Dataset entries:
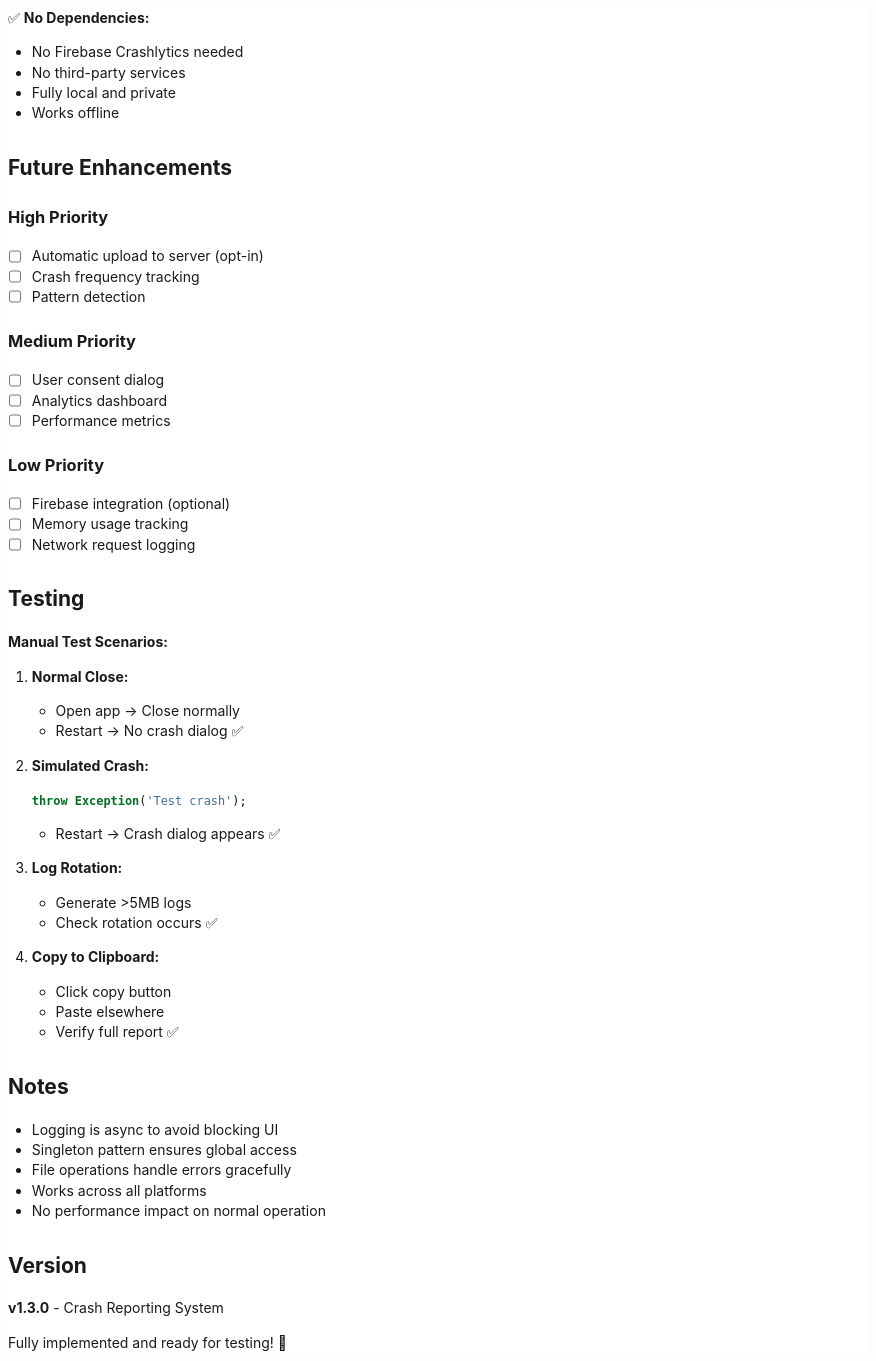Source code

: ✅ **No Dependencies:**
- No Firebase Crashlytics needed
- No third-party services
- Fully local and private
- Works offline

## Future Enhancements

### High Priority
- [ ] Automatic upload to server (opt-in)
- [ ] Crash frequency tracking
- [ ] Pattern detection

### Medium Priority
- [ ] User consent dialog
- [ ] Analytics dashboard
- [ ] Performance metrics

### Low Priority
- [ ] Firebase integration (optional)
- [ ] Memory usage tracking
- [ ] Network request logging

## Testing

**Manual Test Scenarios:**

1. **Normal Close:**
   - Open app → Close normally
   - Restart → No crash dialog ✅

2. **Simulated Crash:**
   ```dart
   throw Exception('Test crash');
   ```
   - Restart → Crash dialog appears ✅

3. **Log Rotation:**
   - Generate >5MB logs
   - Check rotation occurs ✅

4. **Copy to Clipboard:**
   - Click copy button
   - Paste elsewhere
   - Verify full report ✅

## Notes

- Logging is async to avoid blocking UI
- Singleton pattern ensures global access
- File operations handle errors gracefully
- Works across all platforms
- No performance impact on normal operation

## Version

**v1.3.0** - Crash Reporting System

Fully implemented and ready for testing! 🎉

What to work on - Copy, without any change, the lines from the one that contains "- Restart → No crash dialog ✅" to the final line of the entries above.

Exercise solution -
   - Restart → No crash dialog ✅

2. **Simulated Crash:**
   ```dart
   throw Exception('Test crash');
   ```
   - Restart → Crash dialog appears ✅

3. **Log Rotation:**
   - Generate >5MB logs
   - Check rotation occurs ✅

4. **Copy to Clipboard:**
   - Click copy button
   - Paste elsewhere
   - Verify full report ✅

## Notes

- Logging is async to avoid blocking UI
- Singleton pattern ensures global access
- File operations handle errors gracefully
- Works across all platforms
- No performance impact on normal operation

## Version

**v1.3.0** - Crash Reporting System

Fully implemented and ready for testing! 🎉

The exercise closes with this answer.